2014-07-11 16:11:06 | ファンタジー
私の男 (文春文庫) 私の男 (文春文庫)
価格:(税込)
発売日:2010-04-10

読んだのが4年前なので今さら家でみつかるわけがない(というか他所へ回しちゃった可能性が高い)ので電子版を買った、このヒトの作品はほとんど電子化されてる、そうと知ってれば本屋で買うことはなかった・・・とは言えない、電子書籍は回し読みできないからね

完全に忘れてたが元ネタもかなりエロい、こんなにエロを書くヒトだったかな、そこが選考委員(渡辺とか)に受けたんだろか、ラストがあまりにも衝撃だったからミステリだと信じてたが改めてこれはファンタジーでしかあり得ない、ミステリだとしたらなってない(選考委員はミステリ読みじゃないから気にしなかったのかも)

• _課題一覧_:
[A] 出典抜粋の記述に基づき、次の問いに答えてください。
(i) 書籍の発売日はいつですか。
(ii) 筆者が今回購入したのはどの版ですか。
(iii) 筆者がこの作品を読んだのは何年前ですか。
[B] 次の各記述が出典抜粋の内容と一致するかを「はい」または「いいえ」で答え、判断の根拠となる箇所を原文のまま引用してください。
(i) 筆者はこの作品を今回初めて読んだ。
(ii) 筆者は以前、この作品をミステリだと信じていた。
(iii) 筆者によれば、この作者の作品はほとんど電子化されていない。

• _データ部_:
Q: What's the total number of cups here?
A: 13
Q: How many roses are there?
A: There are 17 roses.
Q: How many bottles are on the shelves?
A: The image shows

• _各課題の解答_:
[A]
(i) 2010-04-10です。
(ii) 電子版です。
(iii) 4年前です。

[B]
(i) いいえ。「読んだのが4年前なので」
(ii) はい。「ラストがあまりにも衝撃だったからミステリだと信じてたが」
(iii) いいえ。「このヒトの作品はほとんど電子化されてる」